Unresolved Issues Impede Federal Debt Collection Efforts--A Status Report

Gao ID: CD-80-1 January 15, 1980

The amount of money owed the Federal Government is enormous and growing. Both the legislative and executive branches are taking steps to strengthen debt collection programs, but a number of unresolved legal and institutional issues have slowed these efforts.

There are two basic reasons why debt collection has not kept pace with the number of debts receivable. Many agencies have not been agressive in pursuing collection, and some appear not to devote enough resources. Present collection methods are expensive, slow, and ineffective when compared with commercial practices.
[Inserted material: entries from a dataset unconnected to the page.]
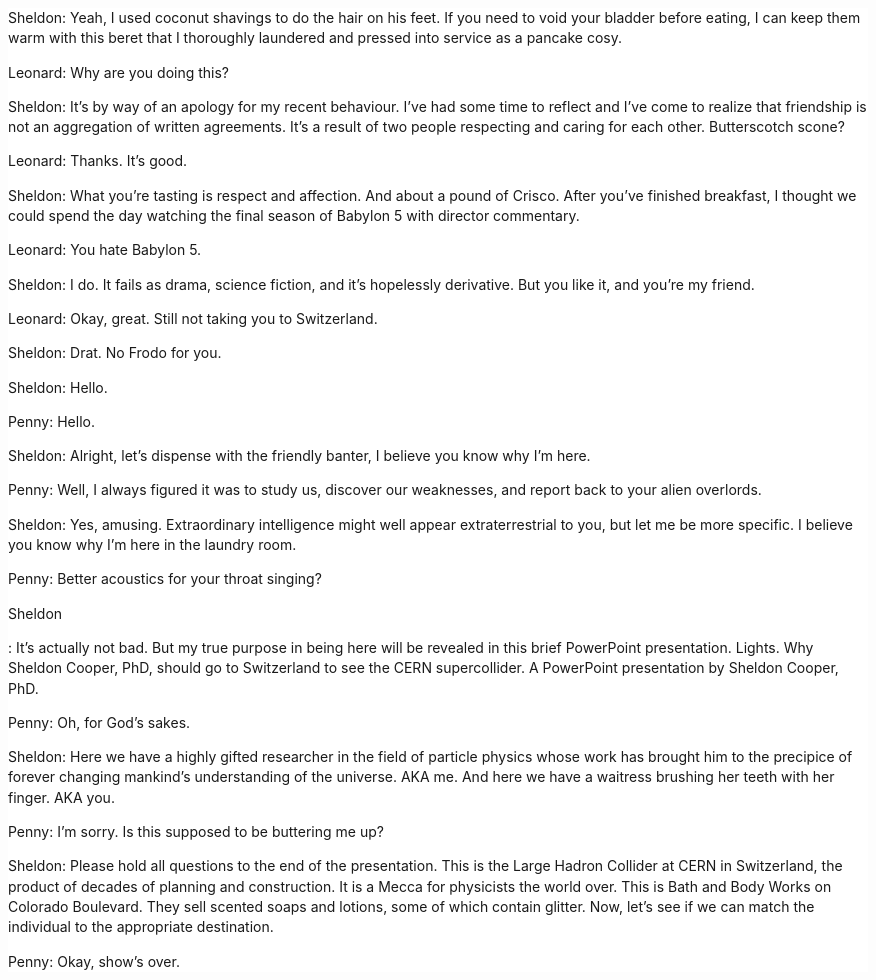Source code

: Sheldon: Yeah, I used coconut shavings to do the hair on his feet. If you need to void your bladder before eating, I can keep them warm with this beret that I thoroughly laundered and pressed into service as a pancake cosy.

Leonard: Why are you doing this?

Sheldon: It’s by way of an apology for my recent behaviour. I’ve had some time to reflect and I’ve come to realize that friendship is not an aggregation of written agreements. It’s a result of two people respecting and caring for each other. Butterscotch scone?

Leonard: Thanks. It’s good.

Sheldon: What you’re tasting is respect and affection. And about a pound of Crisco. After you’ve finished breakfast, I thought we could spend the day watching the final season of Babylon 5 with director commentary.

Leonard: You hate Babylon 5.

Sheldon: I do. It fails as drama, science fiction, and it’s hopelessly derivative. But you like it, and you’re my friend.

Leonard: Okay, great. Still not taking you to Switzerland.

Sheldon: Drat. No Frodo for you.

Sheldon: Hello.

Penny: Hello.

Sheldon: Alright, let’s dispense with the friendly banter, I believe you know why I’m here.

Penny: Well, I always figured it was to study us, discover our weaknesses, and report back to your alien overlords.

Sheldon: Yes, amusing. Extraordinary intelligence might well appear extraterrestrial to you, but let me be more specific. I believe you know why I’m here in the laundry room.

Penny: Better acoustics for your throat singing?

Sheldon 

: It’s actually not bad. But my true purpose in being here will be revealed in this brief PowerPoint presentation. Lights. Why Sheldon Cooper, PhD, should go to Switzerland to see the CERN supercollider. A PowerPoint presentation by Sheldon Cooper, PhD.

Penny: Oh, for God’s sakes.

Sheldon: Here we have a highly gifted researcher in the field of particle physics whose work has brought him to the precipice of forever changing mankind’s understanding of the universe. AKA me. And here we have a waitress brushing her teeth with her finger. AKA you.

Penny: I’m sorry. Is this supposed to be buttering me up?

Sheldon: Please hold all questions to the end of the presentation. This is the Large Hadron Collider at CERN in Switzerland, the product of decades of planning and construction. It is a Mecca for physicists the world over. This is Bath and Body Works on Colorado Boulevard. They sell scented soaps and lotions, some of which contain glitter. Now, let’s see if we can match the individual to the appropriate destination.

Penny: Okay, show’s over.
Furthermore, there are questions regarding the priority that should be placed on debt collection over conflicting demands for resources, concerns for personal privacy, and humanitarian and other considerations. In general, information available on delinquent debts was not adequate to meet the needs of Congress or agency management. Resources are not being used to the fullest degree possible. Reporting debtors to private credit agencies would help deter payment delinquency but such reporting has been slow. Progress toward charging interest on delinquent debts has also been slow. Collecting debts by offset has been constrained by legal and institutional issues. Another way to improve debt collection would be to speed up litigation by allowing agencies to refer debts directly to U.S. attorneys for collection rather than through GAO. GAO and the Department of Justice are also considering the potential for increased use of agencies to litigate their total own debts, thereby reducing the growing backlog of cases referred to U.S. attorneys. The present restrictions on obtaining addresses of debtors from the Internal Revenue Service should be removed. Government use of private collection agencies also appears to offer potential, especially for agency management.